You can definitely do this, but the exact procedure is going to be different for every platform, with a few commonalities. Your tool of choice here is probably going to be llvm_objcopy.
At a high level, you will create a special segment or section in the binary (or both as in the case of MachO) containing the data you want, and then you'll have to parse your own executable to retrieve it. Since you said you're on a Mac, we can start there as an example.

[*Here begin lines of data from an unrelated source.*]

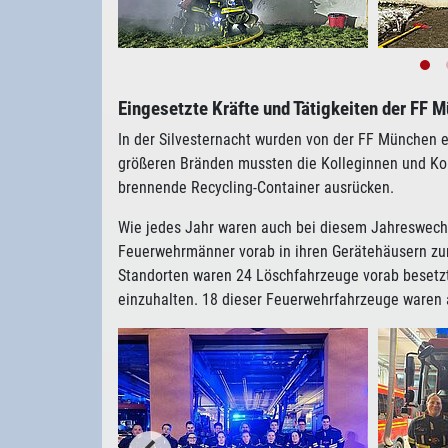
Eingesetzte Kräfte und Tätigkeiten der FF 
In der Silvesternacht wurden von der FF München 
größeren Bränden mussten die Kolleginnen und Kol
brennende Recycling-Container ausrücken.
Wie jedes Jahr waren auch bei diesem Jahreswech
Feuerwehrmänner vorab in ihren Gerätehäusern zur 
Standorten waren 24 Löschfahrzeuge vorab besetzt
einzuhalten. 18 dieser Feuerwehrfahrzeuge waren 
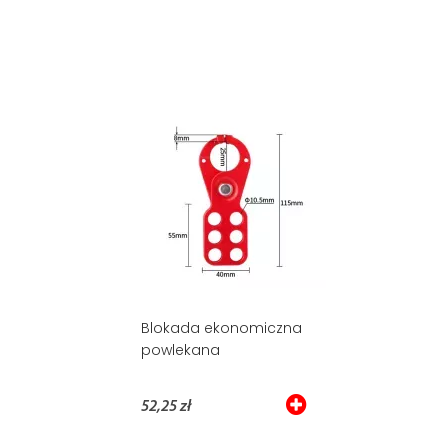
Blokada ekonomiczna
powlekana
52,25 zł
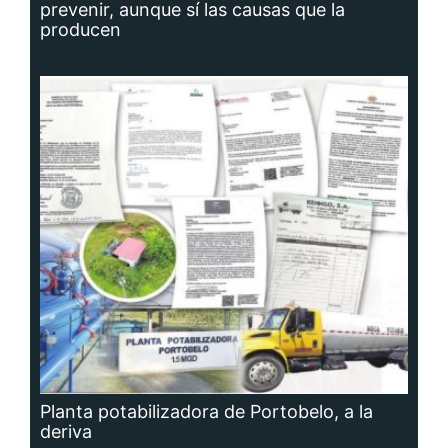
prevenir, aunque sí las causas que la
producen
Planta potabilizadora de Portobelo, a la
deriva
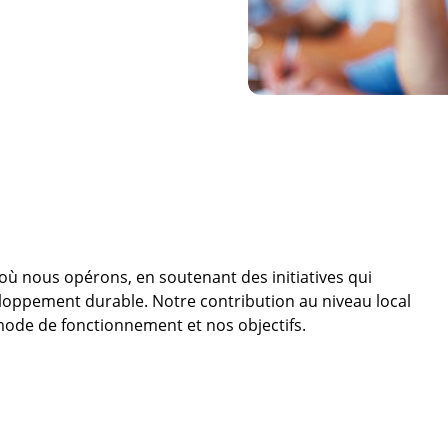
 nous opérons, en soutenant des initiatives qui
loppement durable. Notre contribution au niveau local
ode de fonctionnement et nos objectifs.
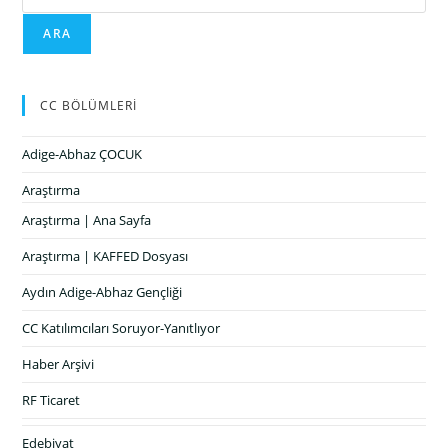
ARA
CC BÖLÜMLERİ
Adige-Abhaz ÇOCUK
Araştırma
Araştırma | Ana Sayfa
Araştırma | KAFFED Dosyası
Aydın Adige-Abhaz Gençliği
CC Katılımcıları Soruyor-Yanıtlıyor
Haber Arşivi
RF Ticaret
Edebiyat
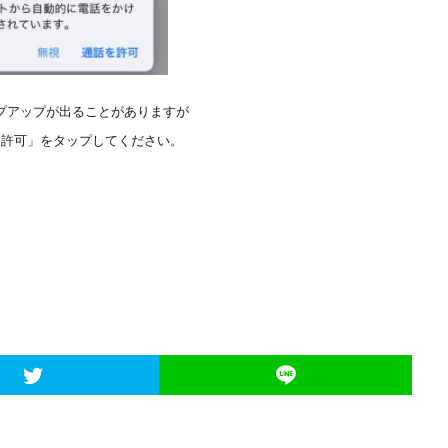
プアップが出ることがありますが
を許可」をタップしてください。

Create the dumbest possible test program as a starting point:
test.c
#include <stdio.h>
int main(int argc, char **argv)
{
printf("I'm a binary!\n");
return 0;
}
Compile and run it:
prompt$ clang -o test test.c
prompt$ ./test
I'm a binary
Now create a text file hello.txt
and put some text in it:
Hello world!
You can embed this into the MachO file with llvm-objcopy
llvm-objcopy --add-section __MAGIC,__magic_section=hello.txt test test
Then check that it still runs:
prompt$ ./test
I'm a binary!
You can verify that the section has been added using otool -l
, you can also run strings
on the binary, and you should see your text:
prompt$ strings ./test
I'm a binary!
Hello world!
Now you have to be able to retrieve this data. If you were compiling everything in a priori, it would be easy since the linker would make symbols for you marking the start and end of the __magic_section
section that you added.
Since you specifically said this has to be an a posteriori step, you're going to have to actually self-parse the MachO file to look up the __magic_section
section in the __MAGIC
segment that you added. You can find a few different references for parsing MachO files, but you probably also want to make use of built in dyld
functionality. See Apple's Reference on dyld
utility calls that can for example give you the Mach header for the running process. Linux has similar functionality by way of dl_iterate_phdr
.
Once you know where the section is in your original binary, you can retrieve the text.
To repeat all of this on Linux, you will do pretty much the same thing, but you'll be working with the ELF file format instead of MachO. The same principles would apply though.
As a side note: this is exactly how code signing works on MacOS. A signature is generated and placed into a dedicated "signature" section in the binary to be read by the system on launch.